Of those twenty-two rebukes, twelve of our reversals by the Supreme Court were by per curiam decisions on petitions for writs of certiorari. See Mays, 141 S. Ct. at 1145; Shoop, 139 S. Ct. at 504; Etherton, 136 S. Ct. at 1149; Wheeler, 577 U.S. at 73; Woods, 575 U.S. at 312; Parker, 567 U.S. at 38; Dixon, 565 U.S. at 24; Mitts, 563 U.S. at 399–400; Bradshaw, 546 U.S. at 73; Bell, 543 U.S. at 447; Holland, 542 U.S. at 649; Mitchell, 540 U.S. at 12. This is a sad record.
The Federal Rules of Appellate Procedure provide an important and necessary remedy for courts of appeals to correct their conflicts and errors of exceptional importance. While en banc hearings or rehearings are not favored, they are authorized when:
(1) en banc consideration is necessary to secure or maintain uniformity of the court's decisions; or
(2) the proceeding involves a question of exceptional importance.
Fed. R. App. P. 35(a).
The majority appears to recognize that the precedentially binding panel decision at issue is clearly incorrect. Nevertheless, it allows it to stand because it concludes that this case is not of exceptional importance. I strongly disagree.

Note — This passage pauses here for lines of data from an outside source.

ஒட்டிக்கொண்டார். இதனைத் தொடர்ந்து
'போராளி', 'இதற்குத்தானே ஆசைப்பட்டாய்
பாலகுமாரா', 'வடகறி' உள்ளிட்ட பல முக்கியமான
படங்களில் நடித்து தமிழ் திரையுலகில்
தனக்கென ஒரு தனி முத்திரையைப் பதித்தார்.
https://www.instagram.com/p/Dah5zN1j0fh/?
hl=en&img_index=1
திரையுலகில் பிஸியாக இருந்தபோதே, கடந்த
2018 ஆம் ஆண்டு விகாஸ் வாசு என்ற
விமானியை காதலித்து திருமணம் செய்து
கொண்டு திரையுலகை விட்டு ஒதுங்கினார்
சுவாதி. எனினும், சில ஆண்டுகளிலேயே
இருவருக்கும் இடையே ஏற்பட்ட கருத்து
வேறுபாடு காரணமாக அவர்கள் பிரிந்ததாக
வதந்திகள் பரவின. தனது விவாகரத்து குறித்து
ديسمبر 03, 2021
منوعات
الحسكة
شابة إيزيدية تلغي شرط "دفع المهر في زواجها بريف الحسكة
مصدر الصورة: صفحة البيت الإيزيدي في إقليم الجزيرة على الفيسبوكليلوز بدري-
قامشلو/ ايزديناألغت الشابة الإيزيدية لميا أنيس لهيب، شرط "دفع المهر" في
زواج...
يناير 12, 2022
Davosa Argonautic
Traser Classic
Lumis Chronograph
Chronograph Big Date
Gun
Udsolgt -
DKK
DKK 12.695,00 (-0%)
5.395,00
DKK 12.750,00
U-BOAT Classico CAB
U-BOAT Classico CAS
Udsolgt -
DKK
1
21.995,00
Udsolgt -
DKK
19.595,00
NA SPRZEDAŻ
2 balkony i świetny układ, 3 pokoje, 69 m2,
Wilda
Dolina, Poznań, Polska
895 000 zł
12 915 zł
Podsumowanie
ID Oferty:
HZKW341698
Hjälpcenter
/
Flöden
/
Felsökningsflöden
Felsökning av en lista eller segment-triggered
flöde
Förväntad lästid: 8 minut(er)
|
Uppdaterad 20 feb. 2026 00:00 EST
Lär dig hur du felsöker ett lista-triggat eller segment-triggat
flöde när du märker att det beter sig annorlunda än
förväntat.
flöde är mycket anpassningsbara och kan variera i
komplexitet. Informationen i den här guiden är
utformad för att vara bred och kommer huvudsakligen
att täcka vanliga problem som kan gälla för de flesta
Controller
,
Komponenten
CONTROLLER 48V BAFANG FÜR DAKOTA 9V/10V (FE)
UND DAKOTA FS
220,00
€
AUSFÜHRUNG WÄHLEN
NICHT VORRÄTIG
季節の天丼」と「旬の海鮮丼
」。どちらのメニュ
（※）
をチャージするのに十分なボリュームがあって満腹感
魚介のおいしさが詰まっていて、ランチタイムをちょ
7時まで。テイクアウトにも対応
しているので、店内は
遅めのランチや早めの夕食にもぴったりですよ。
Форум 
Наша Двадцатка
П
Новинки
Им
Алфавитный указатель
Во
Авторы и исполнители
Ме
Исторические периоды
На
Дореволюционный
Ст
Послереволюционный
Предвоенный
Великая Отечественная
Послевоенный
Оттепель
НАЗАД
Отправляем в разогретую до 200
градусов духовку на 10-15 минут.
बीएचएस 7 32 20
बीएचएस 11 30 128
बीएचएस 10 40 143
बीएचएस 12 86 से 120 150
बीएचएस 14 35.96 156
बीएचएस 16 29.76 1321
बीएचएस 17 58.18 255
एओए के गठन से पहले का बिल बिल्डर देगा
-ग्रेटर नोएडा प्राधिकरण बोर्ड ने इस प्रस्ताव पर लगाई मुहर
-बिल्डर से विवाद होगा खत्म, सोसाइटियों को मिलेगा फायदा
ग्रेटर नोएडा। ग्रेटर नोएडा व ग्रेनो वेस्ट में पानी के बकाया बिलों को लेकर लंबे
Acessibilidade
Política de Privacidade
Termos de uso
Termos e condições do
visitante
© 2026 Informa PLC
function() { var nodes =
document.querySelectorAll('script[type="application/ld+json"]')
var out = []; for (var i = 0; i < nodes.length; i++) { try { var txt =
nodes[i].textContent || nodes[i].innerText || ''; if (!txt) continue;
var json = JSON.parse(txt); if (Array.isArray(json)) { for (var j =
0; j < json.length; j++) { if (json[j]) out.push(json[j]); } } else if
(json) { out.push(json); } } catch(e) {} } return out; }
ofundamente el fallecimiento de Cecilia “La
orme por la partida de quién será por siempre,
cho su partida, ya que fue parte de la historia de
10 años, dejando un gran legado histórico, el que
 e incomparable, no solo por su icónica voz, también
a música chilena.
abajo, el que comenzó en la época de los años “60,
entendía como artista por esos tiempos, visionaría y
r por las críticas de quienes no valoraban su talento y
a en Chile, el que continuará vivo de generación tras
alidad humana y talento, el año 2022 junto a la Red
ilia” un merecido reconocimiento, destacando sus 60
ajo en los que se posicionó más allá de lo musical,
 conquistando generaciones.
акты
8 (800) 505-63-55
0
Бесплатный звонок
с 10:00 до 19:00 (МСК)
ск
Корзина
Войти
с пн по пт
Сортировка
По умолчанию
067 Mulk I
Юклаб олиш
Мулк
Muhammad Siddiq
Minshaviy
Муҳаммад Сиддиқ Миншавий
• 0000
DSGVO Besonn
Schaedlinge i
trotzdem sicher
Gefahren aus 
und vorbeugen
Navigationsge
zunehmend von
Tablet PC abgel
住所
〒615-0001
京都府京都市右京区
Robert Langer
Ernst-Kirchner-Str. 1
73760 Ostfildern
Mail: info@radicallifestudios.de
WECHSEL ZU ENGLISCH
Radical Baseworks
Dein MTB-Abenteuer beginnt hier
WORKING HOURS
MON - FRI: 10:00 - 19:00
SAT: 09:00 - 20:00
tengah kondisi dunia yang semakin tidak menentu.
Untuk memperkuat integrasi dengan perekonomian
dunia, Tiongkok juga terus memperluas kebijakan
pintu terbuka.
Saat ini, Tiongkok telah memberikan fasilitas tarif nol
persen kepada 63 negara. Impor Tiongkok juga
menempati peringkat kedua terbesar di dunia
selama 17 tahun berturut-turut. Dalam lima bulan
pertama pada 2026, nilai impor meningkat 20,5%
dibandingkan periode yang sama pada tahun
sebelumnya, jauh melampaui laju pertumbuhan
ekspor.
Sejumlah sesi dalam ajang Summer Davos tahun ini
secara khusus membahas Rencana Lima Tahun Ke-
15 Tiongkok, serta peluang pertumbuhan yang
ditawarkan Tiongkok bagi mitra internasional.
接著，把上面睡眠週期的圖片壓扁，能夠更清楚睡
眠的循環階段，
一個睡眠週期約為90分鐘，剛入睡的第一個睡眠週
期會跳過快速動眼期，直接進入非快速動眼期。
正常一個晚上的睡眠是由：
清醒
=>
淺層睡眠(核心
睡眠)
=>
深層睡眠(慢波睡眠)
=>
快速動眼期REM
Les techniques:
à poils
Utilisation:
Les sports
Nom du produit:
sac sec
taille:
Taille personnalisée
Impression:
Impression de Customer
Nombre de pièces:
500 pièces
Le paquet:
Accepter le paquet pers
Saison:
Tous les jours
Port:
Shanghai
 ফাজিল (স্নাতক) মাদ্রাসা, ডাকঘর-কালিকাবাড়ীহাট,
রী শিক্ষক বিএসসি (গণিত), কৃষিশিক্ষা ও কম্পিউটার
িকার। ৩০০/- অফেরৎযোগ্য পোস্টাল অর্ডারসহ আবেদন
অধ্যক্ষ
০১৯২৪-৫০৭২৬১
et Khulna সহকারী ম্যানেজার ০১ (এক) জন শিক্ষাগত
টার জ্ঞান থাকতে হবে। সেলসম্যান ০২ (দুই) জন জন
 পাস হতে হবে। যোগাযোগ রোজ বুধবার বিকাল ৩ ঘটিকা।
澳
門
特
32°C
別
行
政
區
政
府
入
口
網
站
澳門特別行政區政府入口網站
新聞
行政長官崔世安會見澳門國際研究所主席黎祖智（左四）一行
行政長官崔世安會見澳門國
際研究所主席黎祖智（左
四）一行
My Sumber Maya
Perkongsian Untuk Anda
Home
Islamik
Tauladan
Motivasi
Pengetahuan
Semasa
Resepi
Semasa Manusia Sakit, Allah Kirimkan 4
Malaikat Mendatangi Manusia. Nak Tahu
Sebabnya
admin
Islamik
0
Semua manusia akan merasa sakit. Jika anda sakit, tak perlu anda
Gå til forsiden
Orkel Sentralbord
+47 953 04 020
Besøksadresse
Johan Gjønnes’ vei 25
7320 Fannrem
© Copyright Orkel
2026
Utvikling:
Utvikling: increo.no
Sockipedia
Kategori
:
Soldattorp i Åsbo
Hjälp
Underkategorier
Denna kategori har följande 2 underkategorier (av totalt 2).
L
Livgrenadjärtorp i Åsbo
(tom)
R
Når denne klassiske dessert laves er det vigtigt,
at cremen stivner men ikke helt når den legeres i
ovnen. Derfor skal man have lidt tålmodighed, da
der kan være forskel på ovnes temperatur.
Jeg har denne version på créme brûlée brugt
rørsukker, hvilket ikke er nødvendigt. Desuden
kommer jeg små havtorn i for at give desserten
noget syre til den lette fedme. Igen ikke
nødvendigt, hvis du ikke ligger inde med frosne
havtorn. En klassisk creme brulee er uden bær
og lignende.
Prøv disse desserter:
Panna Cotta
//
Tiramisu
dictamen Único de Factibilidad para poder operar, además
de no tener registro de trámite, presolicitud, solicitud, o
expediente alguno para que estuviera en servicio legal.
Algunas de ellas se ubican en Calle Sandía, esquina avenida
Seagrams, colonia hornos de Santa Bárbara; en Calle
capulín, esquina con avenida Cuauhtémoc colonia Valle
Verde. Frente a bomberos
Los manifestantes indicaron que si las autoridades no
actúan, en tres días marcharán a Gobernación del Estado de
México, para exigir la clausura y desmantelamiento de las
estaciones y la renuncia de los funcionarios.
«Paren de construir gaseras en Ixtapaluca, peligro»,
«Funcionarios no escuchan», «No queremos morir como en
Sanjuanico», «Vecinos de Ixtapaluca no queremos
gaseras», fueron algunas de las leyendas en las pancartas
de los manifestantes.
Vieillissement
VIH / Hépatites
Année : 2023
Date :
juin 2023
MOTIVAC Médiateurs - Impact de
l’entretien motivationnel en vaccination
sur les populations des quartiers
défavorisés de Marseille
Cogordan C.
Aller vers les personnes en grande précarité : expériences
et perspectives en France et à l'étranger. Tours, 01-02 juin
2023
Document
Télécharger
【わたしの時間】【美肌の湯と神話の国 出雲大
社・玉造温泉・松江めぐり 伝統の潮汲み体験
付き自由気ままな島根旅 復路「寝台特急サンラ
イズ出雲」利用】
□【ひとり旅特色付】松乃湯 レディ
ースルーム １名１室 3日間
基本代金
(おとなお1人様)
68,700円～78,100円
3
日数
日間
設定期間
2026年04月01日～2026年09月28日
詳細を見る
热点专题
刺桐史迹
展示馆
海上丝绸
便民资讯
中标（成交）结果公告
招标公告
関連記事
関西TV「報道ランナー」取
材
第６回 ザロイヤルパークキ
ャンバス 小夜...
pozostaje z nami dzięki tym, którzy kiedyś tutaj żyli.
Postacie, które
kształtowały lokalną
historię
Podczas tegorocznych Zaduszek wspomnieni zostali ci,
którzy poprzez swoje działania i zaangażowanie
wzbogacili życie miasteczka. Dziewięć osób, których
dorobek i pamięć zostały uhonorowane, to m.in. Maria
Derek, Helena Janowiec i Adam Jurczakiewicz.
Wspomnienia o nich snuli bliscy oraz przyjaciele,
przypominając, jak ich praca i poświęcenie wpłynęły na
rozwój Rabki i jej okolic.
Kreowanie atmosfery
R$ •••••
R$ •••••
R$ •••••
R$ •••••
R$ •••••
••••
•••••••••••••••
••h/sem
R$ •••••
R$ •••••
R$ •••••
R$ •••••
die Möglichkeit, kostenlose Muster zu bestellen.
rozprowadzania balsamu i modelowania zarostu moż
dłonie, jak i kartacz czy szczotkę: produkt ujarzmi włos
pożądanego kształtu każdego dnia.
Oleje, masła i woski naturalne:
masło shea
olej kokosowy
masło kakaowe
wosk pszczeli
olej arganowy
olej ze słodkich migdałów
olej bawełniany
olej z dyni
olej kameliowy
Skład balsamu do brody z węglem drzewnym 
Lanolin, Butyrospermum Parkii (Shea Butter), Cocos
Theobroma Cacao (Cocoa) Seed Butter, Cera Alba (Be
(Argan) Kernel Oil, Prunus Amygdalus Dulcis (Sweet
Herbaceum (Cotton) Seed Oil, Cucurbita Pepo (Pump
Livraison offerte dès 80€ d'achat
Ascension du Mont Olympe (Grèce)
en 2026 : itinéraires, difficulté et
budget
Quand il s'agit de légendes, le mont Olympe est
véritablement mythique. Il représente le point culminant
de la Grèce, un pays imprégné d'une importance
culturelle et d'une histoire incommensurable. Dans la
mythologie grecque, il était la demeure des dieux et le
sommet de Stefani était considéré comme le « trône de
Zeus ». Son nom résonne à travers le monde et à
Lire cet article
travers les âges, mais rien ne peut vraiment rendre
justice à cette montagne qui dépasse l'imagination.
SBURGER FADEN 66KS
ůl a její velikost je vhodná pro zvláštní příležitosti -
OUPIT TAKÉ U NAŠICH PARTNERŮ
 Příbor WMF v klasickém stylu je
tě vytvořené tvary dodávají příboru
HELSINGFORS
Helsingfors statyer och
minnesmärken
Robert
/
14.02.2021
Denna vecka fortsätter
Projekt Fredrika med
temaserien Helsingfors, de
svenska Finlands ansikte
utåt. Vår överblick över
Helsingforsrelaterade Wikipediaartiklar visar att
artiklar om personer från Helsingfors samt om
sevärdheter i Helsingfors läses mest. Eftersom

Judge Thapar also dissented from the denial, joined by Judge Nalbandian. HIs dissent begins:
If a criminal defendant wants to represent himself, he must make a clear and unequivocal demand to do so. This is a high standard to meet because "a pro se defense is usually a bad defense, particularly when compared to a defense provided by an experienced criminal defense attorney." Martinez v. Ct. of Appeal, 528 U.S. 152, 161 (2000) (citation omitted). Filing a motion to represent yourself on the same day you file a motion asking for specific counsel doesn't count. Nor does asking a question about it on the eve of trial. The panel here erred in concluding otherwise. And that would be true under any standard of review. But it is especially true on habeas review.